▶ [Texto fornecido]
=-=-=

Não se pergunte o que o Brasil pode fazer por você, mas sim o que você pode fazer por esse Brasil.

 

A começar a não votar sem se informar, passando por comprar produtos que estejam em alinho com sua ideologia e respeito à pátria, não jogar lixo nas ruas, não tentar tirar vantagem nas pequenas coisas, não aceitar as imposições incoerentes e históricas de nosso país, não subsidiar economicamente aquilo que está atrapalhando a evolução positiva, em suma: se informar, se conscientizar e se posicionar.

 

Três coisas que, sinceramente, a maioria medíocre tem preguiça de fazer. Afinal, o povo aqui não planeja nada a longo prazo e não tem visão global, porque o interesse é local apenas: o local onde vai rolar a próxima cervejinha.

 

E, por fim, mas não menos importante: virar as costas é sempre a maneira mais fácil. O problema é quando o mundo inteiro estiver na mesma situação. Para onde você irá se voltar? Porque o problema não é exclusivo do Brasil. A diferença é que aqui se plantando tudo dá com abundancia. E o que se tem plantado não é uma semente da qual eu também queira provar o fruto. O problema é da mediocridade humana, raça a qual ainda se encontra em fase de amadurecimento e aprendizado. Alguns estão mais a frente, muitos ainda se perdem em ilusões e se prendem ao consumismo barato e a questões apenas de ordem pessoal.

=-=-=

▶ [Dados de entrada]

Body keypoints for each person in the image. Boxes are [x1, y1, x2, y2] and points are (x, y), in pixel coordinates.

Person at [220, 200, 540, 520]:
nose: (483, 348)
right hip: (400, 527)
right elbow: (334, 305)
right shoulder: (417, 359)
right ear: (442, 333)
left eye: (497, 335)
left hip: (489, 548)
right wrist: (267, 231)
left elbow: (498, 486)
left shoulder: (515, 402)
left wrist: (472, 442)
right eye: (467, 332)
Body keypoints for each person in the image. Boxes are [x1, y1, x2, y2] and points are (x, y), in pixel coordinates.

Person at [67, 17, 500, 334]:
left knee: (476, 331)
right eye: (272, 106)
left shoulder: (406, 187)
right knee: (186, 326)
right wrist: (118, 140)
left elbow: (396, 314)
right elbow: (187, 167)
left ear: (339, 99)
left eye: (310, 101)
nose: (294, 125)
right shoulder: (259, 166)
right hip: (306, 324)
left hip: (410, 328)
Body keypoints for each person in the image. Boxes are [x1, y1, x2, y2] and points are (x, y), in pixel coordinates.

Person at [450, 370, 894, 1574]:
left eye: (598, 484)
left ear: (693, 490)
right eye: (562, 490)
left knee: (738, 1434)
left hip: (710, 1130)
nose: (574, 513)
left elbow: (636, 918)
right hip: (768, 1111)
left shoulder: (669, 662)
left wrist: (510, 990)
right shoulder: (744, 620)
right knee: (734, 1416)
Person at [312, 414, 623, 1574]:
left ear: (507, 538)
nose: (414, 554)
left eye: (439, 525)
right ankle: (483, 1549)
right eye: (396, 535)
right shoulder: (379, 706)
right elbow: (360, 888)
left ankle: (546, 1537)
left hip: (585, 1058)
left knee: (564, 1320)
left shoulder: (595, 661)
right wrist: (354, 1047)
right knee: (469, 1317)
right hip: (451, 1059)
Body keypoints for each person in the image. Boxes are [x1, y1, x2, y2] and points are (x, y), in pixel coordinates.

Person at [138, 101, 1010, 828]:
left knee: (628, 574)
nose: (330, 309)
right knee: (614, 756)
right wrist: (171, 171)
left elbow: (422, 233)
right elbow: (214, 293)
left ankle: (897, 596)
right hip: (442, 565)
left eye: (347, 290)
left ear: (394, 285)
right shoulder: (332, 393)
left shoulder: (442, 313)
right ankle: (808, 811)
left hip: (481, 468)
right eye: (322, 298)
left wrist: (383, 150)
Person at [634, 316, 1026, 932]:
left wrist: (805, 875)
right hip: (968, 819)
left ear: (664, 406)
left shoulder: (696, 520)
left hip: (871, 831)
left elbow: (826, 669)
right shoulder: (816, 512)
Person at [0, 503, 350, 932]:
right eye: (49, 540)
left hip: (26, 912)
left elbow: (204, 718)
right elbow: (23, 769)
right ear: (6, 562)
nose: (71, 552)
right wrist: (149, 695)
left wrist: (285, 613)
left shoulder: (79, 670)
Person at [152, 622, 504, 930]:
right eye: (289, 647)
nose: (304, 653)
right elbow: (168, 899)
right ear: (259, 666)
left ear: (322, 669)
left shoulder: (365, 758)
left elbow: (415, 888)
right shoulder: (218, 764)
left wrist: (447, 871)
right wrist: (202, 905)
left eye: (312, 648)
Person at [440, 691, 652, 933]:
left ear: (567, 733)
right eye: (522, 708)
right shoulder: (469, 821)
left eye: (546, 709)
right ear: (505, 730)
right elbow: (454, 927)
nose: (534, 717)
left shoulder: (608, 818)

=-=-=

▶ [O que se pede]
1. No texto sobre o papel do cidadão no Brasil, quais são as três coisas que a maioria tem preguiça de fazer?
2. Prolongue o texto sobre o papel do cidadão no Brasil a partir da última frase apresentada.

▶ [Respostas dadas]
1. Se informar, se conscientizar e se posicionar.

2.
 

A terra aqui é fértil, os recursos existentes, o mercado, incipiente, mas com grande potencial. Porque não damos certo? Falta de culhão. Exemplo: roubou, devolve o dinheiro e vai passar um bom tempo na cadeia, sem mordomias, pelo contrário, trabalhando para pagar os custos que está dando ao Estado. Porque não damos certo somente por causa da roubalheira e a eterna vontade de se dar bem. E o pior: em cima do outro.

 

Quando a justiça começar a funcionar de verdade neste país, sendo igualmente cega para todos, enxergaremos uma luz no fim do túnel. Enquanto ela ficar levantando a venda de um dos lados apenas, ficamos perdidos na escuridão do esforço sem recompensa. É por isso que tem gente que mal trabalha e é mais bem abastada que a média dos ricos em países desenvolvidos e tem gente que trabalha feito escravo para comprar a carta de alforria mensal e poder bater no peito e se iludir de que já não vive mais na senzala.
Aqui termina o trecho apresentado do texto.